-- What is being asked --
When you reproduce the listing, keep every word as it is and drop the pictures.

════════════════════

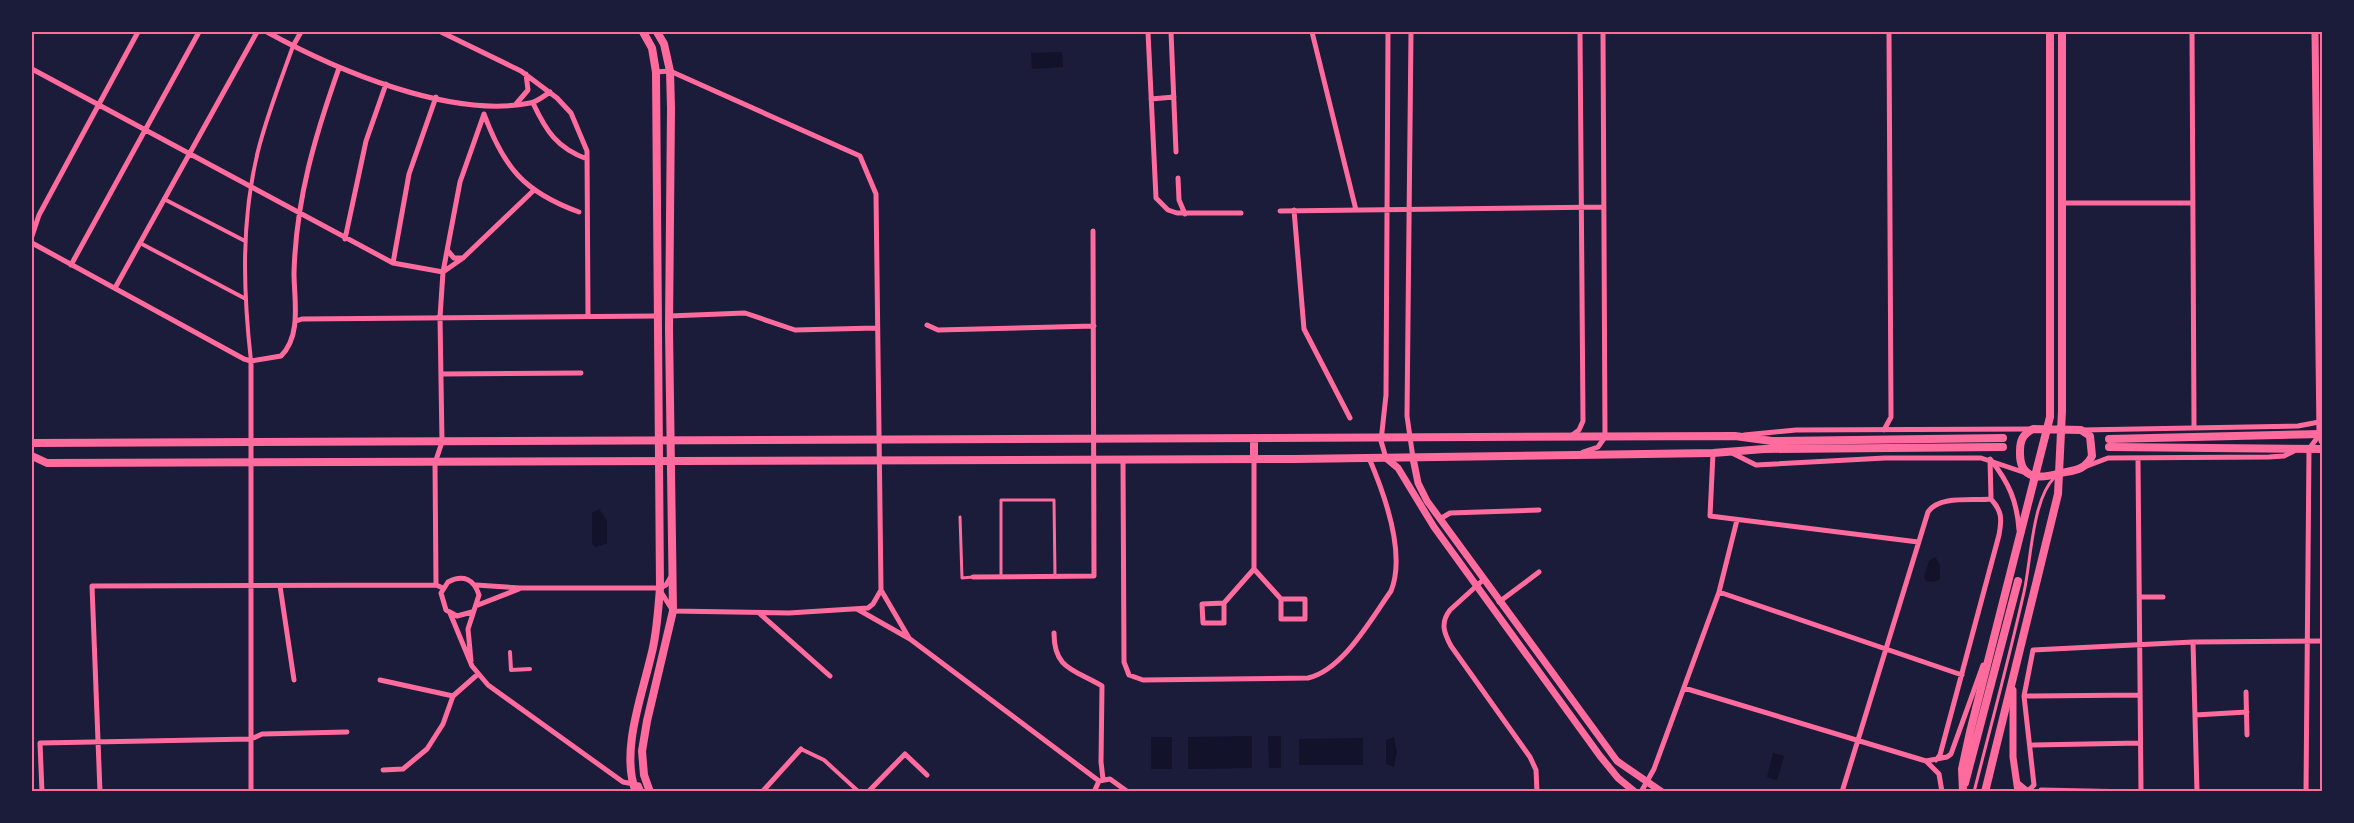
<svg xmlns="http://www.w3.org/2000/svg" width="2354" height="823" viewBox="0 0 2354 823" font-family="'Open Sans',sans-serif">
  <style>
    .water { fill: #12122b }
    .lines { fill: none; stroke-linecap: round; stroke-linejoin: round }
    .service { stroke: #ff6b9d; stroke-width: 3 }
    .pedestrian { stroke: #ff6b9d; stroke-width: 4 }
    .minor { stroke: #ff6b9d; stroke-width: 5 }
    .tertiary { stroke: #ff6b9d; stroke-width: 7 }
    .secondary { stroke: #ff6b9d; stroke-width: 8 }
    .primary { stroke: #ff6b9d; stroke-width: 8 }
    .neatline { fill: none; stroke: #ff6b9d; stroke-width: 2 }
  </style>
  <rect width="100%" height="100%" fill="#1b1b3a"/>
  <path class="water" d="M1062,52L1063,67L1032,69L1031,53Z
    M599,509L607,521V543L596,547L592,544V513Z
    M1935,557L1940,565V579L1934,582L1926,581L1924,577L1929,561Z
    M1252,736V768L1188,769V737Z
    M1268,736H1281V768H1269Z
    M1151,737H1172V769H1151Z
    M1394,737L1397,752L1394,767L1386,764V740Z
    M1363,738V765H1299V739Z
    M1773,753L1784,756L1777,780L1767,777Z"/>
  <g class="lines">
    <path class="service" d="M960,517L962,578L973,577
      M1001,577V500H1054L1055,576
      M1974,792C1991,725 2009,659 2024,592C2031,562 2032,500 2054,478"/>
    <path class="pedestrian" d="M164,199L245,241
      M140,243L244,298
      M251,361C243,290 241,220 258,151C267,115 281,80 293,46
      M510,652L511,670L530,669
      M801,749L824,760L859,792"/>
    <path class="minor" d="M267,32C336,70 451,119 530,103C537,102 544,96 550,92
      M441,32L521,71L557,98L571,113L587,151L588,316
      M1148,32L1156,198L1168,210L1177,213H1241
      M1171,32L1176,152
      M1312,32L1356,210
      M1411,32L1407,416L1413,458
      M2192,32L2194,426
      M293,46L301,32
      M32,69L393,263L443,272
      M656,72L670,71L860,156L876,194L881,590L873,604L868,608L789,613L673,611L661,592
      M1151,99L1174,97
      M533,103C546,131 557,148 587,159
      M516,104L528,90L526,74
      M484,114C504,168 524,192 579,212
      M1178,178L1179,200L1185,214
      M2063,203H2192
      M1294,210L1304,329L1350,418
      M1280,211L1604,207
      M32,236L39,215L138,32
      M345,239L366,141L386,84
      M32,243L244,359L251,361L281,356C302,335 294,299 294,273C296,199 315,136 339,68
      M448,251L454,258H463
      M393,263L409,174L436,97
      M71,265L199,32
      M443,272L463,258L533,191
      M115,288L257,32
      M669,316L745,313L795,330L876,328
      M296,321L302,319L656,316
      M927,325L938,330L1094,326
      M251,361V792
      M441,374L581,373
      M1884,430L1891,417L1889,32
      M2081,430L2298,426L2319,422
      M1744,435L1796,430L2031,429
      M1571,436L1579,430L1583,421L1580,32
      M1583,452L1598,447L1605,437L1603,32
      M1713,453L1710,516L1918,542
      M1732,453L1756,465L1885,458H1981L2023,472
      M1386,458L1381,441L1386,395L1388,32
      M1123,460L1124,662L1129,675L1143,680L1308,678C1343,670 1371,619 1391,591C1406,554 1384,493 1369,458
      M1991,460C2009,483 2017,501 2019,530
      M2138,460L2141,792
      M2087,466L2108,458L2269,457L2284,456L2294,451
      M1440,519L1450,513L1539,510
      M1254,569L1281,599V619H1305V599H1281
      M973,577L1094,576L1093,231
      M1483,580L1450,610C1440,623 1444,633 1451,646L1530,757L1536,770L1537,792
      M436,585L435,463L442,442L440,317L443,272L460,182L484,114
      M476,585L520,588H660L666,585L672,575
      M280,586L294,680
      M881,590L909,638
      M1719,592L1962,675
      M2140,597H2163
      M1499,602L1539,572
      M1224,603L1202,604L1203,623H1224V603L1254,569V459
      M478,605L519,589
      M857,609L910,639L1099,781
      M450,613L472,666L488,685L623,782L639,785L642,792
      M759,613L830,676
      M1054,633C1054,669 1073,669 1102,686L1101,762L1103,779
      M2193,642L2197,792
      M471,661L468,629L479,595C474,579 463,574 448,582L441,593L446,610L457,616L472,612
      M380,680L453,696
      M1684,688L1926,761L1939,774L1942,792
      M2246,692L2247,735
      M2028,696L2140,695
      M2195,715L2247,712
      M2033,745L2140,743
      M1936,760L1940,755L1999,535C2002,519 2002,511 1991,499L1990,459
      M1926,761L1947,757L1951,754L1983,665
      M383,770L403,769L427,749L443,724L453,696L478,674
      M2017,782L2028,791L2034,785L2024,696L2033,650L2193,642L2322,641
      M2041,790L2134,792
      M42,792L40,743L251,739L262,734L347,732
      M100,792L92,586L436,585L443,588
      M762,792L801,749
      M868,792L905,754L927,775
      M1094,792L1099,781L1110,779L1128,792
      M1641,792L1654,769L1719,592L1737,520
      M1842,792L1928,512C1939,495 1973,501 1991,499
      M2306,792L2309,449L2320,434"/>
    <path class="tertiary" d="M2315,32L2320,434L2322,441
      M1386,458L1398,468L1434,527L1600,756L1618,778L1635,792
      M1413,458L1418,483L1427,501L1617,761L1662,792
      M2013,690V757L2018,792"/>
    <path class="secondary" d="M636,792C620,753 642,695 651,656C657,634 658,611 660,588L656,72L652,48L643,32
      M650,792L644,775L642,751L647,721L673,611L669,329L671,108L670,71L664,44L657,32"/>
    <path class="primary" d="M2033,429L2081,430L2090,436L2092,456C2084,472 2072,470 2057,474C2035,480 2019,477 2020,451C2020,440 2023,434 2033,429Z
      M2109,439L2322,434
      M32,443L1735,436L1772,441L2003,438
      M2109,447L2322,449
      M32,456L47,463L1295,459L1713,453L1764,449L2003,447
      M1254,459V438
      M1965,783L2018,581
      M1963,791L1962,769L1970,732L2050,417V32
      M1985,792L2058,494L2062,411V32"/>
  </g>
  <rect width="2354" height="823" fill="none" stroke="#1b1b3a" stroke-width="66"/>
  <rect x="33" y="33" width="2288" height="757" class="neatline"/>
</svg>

════════════════════

-- Output below --
<svg xmlns="http://www.w3.org/2000/svg" width="2354" height="823" viewBox="0 0 2354 823" font-family="'Open Sans',sans-serif">
  <style>
    .water { fill: #12122b }
    .lines { fill: none; stroke-linecap: round; stroke-linejoin: round }
    .service { stroke: #ff6b9d; stroke-width: 3 }
    .pedestrian { stroke: #ff6b9d; stroke-width: 4 }
    .minor { stroke: #ff6b9d; stroke-width: 5 }
    .tertiary { stroke: #ff6b9d; stroke-width: 7 }
    .secondary { stroke: #ff6b9d; stroke-width: 8 }
    .primary { stroke: #ff6b9d; stroke-width: 8 }
    .neatline { fill: none; stroke: #ff6b9d; stroke-width: 2 }
  </style>
  <rect width="100%" height="100%" fill="#1b1b3a"/>
  <path class="water" d="M1062,52L1063,67L1032,69L1031,53Z
    M599,509L607,521V543L596,547L592,544V513Z
    M1935,557L1940,565V579L1934,582L1926,581L1924,577L1929,561Z
    M1252,736V768L1188,769V737Z
    M1268,736H1281V768H1269Z
    M1151,737H1172V769H1151Z
    M1394,737L1397,752L1394,767L1386,764V740Z
    M1363,738V765H1299V739Z
    M1773,753L1784,756L1777,780L1767,777Z"/>
  <g class="lines">
    <path class="service" d="M960,517L962,578L973,577
      M1001,577V500H1054L1055,576
      M1974,792C1991,725 2009,659 2024,592C2031,562 2032,500 2054,478"/>
    <path class="pedestrian" d="M164,199L245,241
      M140,243L244,298
      M251,361C243,290 241,220 258,151C267,115 281,80 293,46
      M510,652L511,670L530,669
      M801,749L824,760L859,792"/>
    <path class="minor" d="M267,32C336,70 451,119 530,103C537,102 544,96 550,92
      M441,32L521,71L557,98L571,113L587,151L588,316
      M1148,32L1156,198L1168,210L1177,213H1241
      M1171,32L1176,152
      M1312,32L1356,210
      M1411,32L1407,416L1413,458
      M2192,32L2194,426
      M293,46L301,32
      M32,69L393,263L443,272
      M656,72L670,71L860,156L876,194L881,590L873,604L868,608L789,613L673,611L661,592
      M1151,99L1174,97
      M533,103C546,131 557,148 587,159
      M516,104L528,90L526,74
      M484,114C504,168 524,192 579,212
      M1178,178L1179,200L1185,214
      M2063,203H2192
      M1294,210L1304,329L1350,418
      M1280,211L1604,207
      M32,236L39,215L138,32
      M345,239L366,141L386,84
      M32,243L244,359L251,361L281,356C302,335 294,299 294,273C296,199 315,136 339,68
      M448,251L454,258H463
      M393,263L409,174L436,97
      M71,265L199,32
      M443,272L463,258L533,191
      M115,288L257,32
      M669,316L745,313L795,330L876,328
      M296,321L302,319L656,316
      M927,325L938,330L1094,326
      M251,361V792
      M441,374L581,373
      M1884,430L1891,417L1889,32
      M2081,430L2298,426L2319,422
      M1744,435L1796,430L2031,429
      M1571,436L1579,430L1583,421L1580,32
      M1583,452L1598,447L1605,437L1603,32
      M1713,453L1710,516L1918,542
      M1732,453L1756,465L1885,458H1981L2023,472
      M1386,458L1381,441L1386,395L1388,32
      M1123,460L1124,662L1129,675L1143,680L1308,678C1343,670 1371,619 1391,591C1406,554 1384,493 1369,458
      M1991,460C2009,483 2017,501 2019,530
      M2138,460L2141,792
      M2087,466L2108,458L2269,457L2284,456L2294,451
      M1440,519L1450,513L1539,510
      M1254,569L1281,599V619H1305V599H1281
      M973,577L1094,576L1093,231
      M1483,580L1450,610C1440,623 1444,633 1451,646L1530,757L1536,770L1537,792
      M436,585L435,463L442,442L440,317L443,272L460,182L484,114
      M476,585L520,588H660L666,585L672,575
      M280,586L294,680
      M881,590L909,638
      M1719,592L1962,675
      M2140,597H2163
      M1499,602L1539,572
      M1224,603L1202,604L1203,623H1224V603L1254,569V459
      M478,605L519,589
      M857,609L910,639L1099,781
      M450,613L472,666L488,685L623,782L639,785L642,792
      M759,613L830,676
      M1054,633C1054,669 1073,669 1102,686L1101,762L1103,779
      M2193,642L2197,792
      M471,661L468,629L479,595C474,579 463,574 448,582L441,593L446,610L457,616L472,612
      M380,680L453,696
      M1684,688L1926,761L1939,774L1942,792
      M2246,692L2247,735
      M2028,696L2140,695
      M2195,715L2247,712
      M2033,745L2140,743
      M1936,760L1940,755L1999,535C2002,519 2002,511 1991,499L1990,459
      M1926,761L1947,757L1951,754L1983,665
      M383,770L403,769L427,749L443,724L453,696L478,674
      M2017,782L2028,791L2034,785L2024,696L2033,650L2193,642L2322,641
      M2041,790L2134,792
      M42,792L40,743L251,739L262,734L347,732
      M100,792L92,586L436,585L443,588
      M762,792L801,749
      M868,792L905,754L927,775
      M1094,792L1099,781L1110,779L1128,792
      M1641,792L1654,769L1719,592L1737,520
      M1842,792L1928,512C1939,495 1973,501 1991,499
      M2306,792L2309,449L2320,434"/>
    <path class="tertiary" d="M2315,32L2320,434L2322,441
      M1386,458L1398,468L1434,527L1600,756L1618,778L1635,792
      M1413,458L1418,483L1427,501L1617,761L1662,792
      M2013,690V757L2018,792"/>
    <path class="secondary" d="M636,792C620,753 642,695 651,656C657,634 658,611 660,588L656,72L652,48L643,32
      M650,792L644,775L642,751L647,721L673,611L669,329L671,108L670,71L664,44L657,32"/>
    <path class="primary" d="M2033,429L2081,430L2090,436L2092,456C2084,472 2072,470 2057,474C2035,480 2019,477 2020,451C2020,440 2023,434 2033,429Z
      M2109,439L2322,434
      M32,443L1735,436L1772,441L2003,438
      M2109,447L2322,449
      M32,456L47,463L1295,459L1713,453L1764,449L2003,447
      M1254,459V438
      M1965,783L2018,581
      M1963,791L1962,769L1970,732L2050,417V32
      M1985,792L2058,494L2062,411V32"/>
  </g>
  <rect width="2354" height="823" fill="none" stroke="#1b1b3a" stroke-width="66"/>
  <rect x="33" y="33" width="2288" height="757" class="neatline"/>
</svg>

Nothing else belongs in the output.